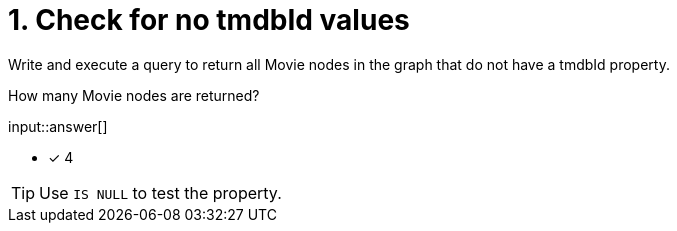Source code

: :type: freetext

[.question.freetext]
= 1. Check for no tmdbId values

Write and execute a query to return all Movie nodes in the graph that do not have a tmdbId property.

How many Movie nodes are returned?

input::answer[]

* [x] 4

[TIP]
====
Use `IS NULL` to test the property.
====
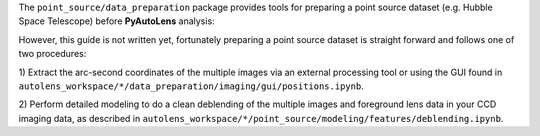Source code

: The ``point_source/data_preparation`` package provides tools for preparing a point source
dataset (e.g. Hubble Space Telescope) before **PyAutoLens** analysis:

However, this guide is not written yet, fortunately preparing a point source dataset is straight forward and
follows one of two procedures:

1) Extract the arc-second coordinates of the multiple images via an external processing tool or using the GUI
found in ``autolens_workspace/*/data_preparation/imaging/gui/positions.ipynb``.

2) Perform detailed modeling to do a clean deblending of the multiple images and foreground lens data in your
CCD imaging data, as described in ``autolens_workspace/*/point_source/modeling/features/deblending.ipynb``.
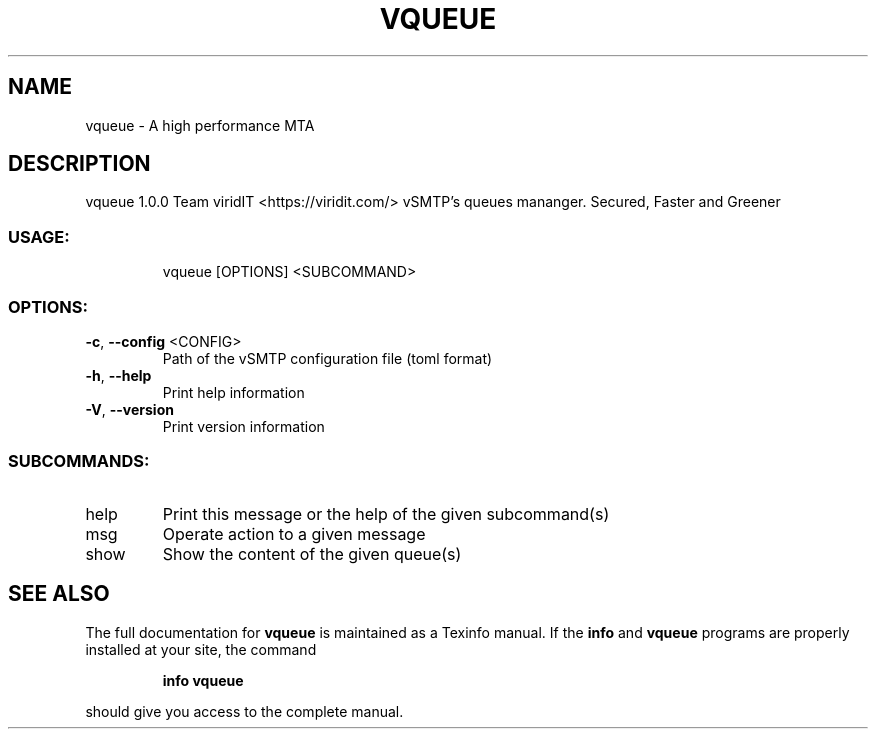 .\" DO NOT MODIFY THIS FILE!  It was generated by help2man 1.47.13.
.TH VQUEUE "1" "May 2022" "vqueue 1.0.0" "User Commands"
.SH NAME
vqueue \- A high performance MTA
.SH DESCRIPTION
vqueue 1.0.0
Team viridIT <https://viridit.com/>
vSMTP's queues mananger. Secured, Faster and Greener
.SS "USAGE:"
.IP
vqueue [OPTIONS] <SUBCOMMAND>
.SS "OPTIONS:"
.TP
\fB\-c\fR, \fB\-\-config\fR <CONFIG>
Path of the vSMTP configuration file (toml format)
.TP
\fB\-h\fR, \fB\-\-help\fR
Print help information
.TP
\fB\-V\fR, \fB\-\-version\fR
Print version information
.SS "SUBCOMMANDS:"
.TP
help
Print this message or the help of the given subcommand(s)
.TP
msg
Operate action to a given message
.TP
show
Show the content of the given queue(s)
.SH "SEE ALSO"
The full documentation for
.B vqueue
is maintained as a Texinfo manual.  If the
.B info
and
.B vqueue
programs are properly installed at your site, the command
.IP
.B info vqueue
.PP
should give you access to the complete manual.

+ + +

[Work item]
In the copy, include no pictures; everything else in the material should be written out exactly.

[Exercise result]
Source code

: :type: freetext

[.question.freetext]
= 1. Check for no tmdbId values

Write and execute a query to return all Movie nodes in the graph that do not have a tmdbId property.

How many Movie nodes are returned?

input::answer[]

* [x] 4

[TIP]
====
Use `IS NULL` to test the property.
====
Source code

: The ``point_source/data_preparation`` package provides tools for preparing a point source
dataset (e.g. Hubble Space Telescope) before **PyAutoLens** analysis:

However, this guide is not written yet, fortunately preparing a point source dataset is straight forward and
follows one of two procedures:

1) Extract the arc-second coordinates of the multiple images via an external processing tool or using the GUI
found in ``autolens_workspace/*/data_preparation/imaging/gui/positions.ipynb``.

2) Perform detailed modeling to do a clean deblending of the multiple images and foreground lens data in your
CCD imaging data, as described in ``autolens_workspace/*/point_source/modeling/features/deblending.ipynb``.
 .\" DO NOT MODIFY THIS FILE!  It was generated by help2man 1.47.13.
.TH VQUEUE "1" "May 2022" "vqueue 1.0.0" "User Commands"
.SH NAME
vqueue \- A high performance MTA
.SH DESCRIPTION
vqueue 1.0.0
Team viridIT <https://viridit.com/>
vSMTP's queues mananger. Secured, Faster and Greener
.SS "USAGE:"
.IP
vqueue [OPTIONS] <SUBCOMMAND>
.SS "OPTIONS:"
.TP
\fB\-c\fR, \fB\-\-config\fR <CONFIG>
Path of the vSMTP configuration file (toml format)
.TP
\fB\-h\fR, \fB\-\-help\fR
Print help information
.TP
\fB\-V\fR, \fB\-\-version\fR
Print version information
.SS "SUBCOMMANDS:"
.TP
help
Print this message or the help of the given subcommand(s)
.TP
msg
Operate action to a given message
.TP
show
Show the content of the given queue(s)
.SH "SEE ALSO"
The full documentation for
.B vqueue
is maintained as a Texinfo manual.  If the
.B info
and
.B vqueue
programs are properly installed at your site, the command
.IP
.B info vqueue
.PP
should give you access to the complete manual.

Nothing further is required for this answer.